TEXT PASSAGE »
╭──

A boy passing through Denmark on the way to Sweden

A boy waves Danish flags as he joins fellow migrants, mainly from Syria, on Padborg station to board a train heading to Sweden.


Claus Fisker/Scanpix Denmark

The Danish government has a message for the world’s refugees: Don’t come to Denmark.

In advertisements recently placed in Lebanese newspapers, the country’s Ministry of Immigration, Integration and Housing listed several reasons why it’s difficult for asylum seekers to gain Danish residence. For example, the ads explained that social benefits have recently been cut, and asylum applications are subject to requirements like language proficiency.

Many residents of Denmark have a different message, however. This week, Danish citizens donated blankets and food to Syrian refugees who had entered the country.

Michala Bendixen is one Dane who heard about her government’s ads and decided to do something about them. She leads a small Danish non-profit whose name says it all. It’s called Refugees Welcome.

“I feel very bad about this reputation that our government is trying to give our country,” says Bendixen. “We don’t want the world to see our country as a xenophobic and closed-down little country that doesn’t want to welcome new people.”

╰──

MATERIAL SUPPLIED »

╭──

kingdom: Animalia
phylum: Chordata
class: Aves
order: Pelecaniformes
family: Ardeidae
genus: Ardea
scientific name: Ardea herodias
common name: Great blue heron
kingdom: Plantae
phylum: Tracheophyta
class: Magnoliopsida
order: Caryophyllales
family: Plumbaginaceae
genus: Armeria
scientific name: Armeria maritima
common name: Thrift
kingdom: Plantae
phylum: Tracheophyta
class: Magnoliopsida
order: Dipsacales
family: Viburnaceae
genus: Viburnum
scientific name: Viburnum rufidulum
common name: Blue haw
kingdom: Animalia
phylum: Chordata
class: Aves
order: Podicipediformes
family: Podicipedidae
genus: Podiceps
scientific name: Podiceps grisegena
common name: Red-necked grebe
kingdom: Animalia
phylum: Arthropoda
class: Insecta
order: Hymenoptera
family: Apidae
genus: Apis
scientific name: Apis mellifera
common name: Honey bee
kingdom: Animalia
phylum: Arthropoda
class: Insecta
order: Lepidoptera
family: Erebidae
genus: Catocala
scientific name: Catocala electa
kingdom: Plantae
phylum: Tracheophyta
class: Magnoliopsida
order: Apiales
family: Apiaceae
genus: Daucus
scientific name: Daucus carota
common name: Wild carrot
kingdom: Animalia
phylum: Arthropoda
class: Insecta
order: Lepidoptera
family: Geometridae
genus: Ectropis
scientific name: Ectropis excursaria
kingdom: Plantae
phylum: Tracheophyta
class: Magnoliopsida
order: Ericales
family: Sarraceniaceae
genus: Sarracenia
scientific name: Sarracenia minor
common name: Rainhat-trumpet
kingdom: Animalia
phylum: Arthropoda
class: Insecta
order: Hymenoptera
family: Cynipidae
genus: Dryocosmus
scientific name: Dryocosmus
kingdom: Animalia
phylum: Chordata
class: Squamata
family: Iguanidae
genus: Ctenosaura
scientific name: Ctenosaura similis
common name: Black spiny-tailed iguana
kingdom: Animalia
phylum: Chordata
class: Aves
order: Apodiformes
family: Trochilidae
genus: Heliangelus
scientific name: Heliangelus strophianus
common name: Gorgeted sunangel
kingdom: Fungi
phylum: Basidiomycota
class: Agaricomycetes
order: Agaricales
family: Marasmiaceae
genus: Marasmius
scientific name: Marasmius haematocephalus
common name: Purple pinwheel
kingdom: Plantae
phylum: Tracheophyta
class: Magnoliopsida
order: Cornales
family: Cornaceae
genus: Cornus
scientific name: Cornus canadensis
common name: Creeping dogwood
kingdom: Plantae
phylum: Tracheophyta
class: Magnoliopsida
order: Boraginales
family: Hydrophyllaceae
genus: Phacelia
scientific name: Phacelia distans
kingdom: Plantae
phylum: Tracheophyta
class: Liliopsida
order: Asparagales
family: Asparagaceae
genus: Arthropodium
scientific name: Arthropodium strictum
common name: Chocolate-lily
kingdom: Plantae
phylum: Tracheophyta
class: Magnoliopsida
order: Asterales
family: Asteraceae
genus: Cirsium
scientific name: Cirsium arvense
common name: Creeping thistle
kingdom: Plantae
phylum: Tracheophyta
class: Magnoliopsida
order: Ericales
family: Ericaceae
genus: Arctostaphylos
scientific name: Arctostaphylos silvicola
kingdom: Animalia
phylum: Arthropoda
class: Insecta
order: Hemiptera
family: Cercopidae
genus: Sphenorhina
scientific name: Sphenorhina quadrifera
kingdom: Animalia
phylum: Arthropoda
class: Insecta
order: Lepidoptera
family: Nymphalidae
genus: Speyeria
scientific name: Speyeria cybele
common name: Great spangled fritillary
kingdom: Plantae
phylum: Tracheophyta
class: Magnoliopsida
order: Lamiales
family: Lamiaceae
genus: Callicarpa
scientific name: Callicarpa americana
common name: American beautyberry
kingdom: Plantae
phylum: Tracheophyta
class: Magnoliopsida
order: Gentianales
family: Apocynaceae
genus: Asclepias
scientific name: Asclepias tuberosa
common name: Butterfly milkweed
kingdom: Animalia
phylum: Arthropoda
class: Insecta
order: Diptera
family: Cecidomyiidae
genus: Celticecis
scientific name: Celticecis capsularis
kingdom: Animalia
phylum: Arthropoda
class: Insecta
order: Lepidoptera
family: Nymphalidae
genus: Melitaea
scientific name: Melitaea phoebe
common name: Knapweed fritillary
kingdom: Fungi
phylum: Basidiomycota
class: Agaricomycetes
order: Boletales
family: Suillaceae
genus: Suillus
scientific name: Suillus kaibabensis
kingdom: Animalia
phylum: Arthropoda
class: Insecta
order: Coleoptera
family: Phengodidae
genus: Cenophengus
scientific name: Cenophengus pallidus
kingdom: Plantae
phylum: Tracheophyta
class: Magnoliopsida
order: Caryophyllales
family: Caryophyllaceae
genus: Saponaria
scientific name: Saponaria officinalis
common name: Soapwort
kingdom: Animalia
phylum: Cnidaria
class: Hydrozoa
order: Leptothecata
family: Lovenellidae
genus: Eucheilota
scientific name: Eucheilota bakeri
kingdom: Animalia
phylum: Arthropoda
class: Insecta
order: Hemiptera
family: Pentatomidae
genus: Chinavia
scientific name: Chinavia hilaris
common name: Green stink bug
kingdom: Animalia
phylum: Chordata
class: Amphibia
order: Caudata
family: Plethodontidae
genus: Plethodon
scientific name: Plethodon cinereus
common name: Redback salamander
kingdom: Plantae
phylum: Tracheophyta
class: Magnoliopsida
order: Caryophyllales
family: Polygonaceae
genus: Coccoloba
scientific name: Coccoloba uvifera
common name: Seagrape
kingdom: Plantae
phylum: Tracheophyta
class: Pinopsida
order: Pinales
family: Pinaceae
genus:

╰──

PROBLEMS TO SOLVE »
1 – Translate this sentence from the article about Denmark's refugee ads into Spanish: "The Danish government has a message for the world’s refugees: Don’t come to Denmark."
2 – Write out the portion of the article about Denmark's refugee ads from "Many residents of" to "called Refugees Welcome.", word for word.
The listing is separate material with no connection to the article about Denmark's refugee ads.

ANSWERS FOR THE TASKS »
1 – El gobierno danés tiene un mensaje para los refugiados del mundo: No vengan a Dinamarca.

2 –
Many residents of Denmark have a different message, however. This week, Danish citizens donated blankets and food to Syrian refugees who had entered the country.

Michala Bendixen is one Dane who heard about her government’s ads and decided to do something about them. She leads a small Danish non-profit whose name says it all. It’s called Refugees Welcome.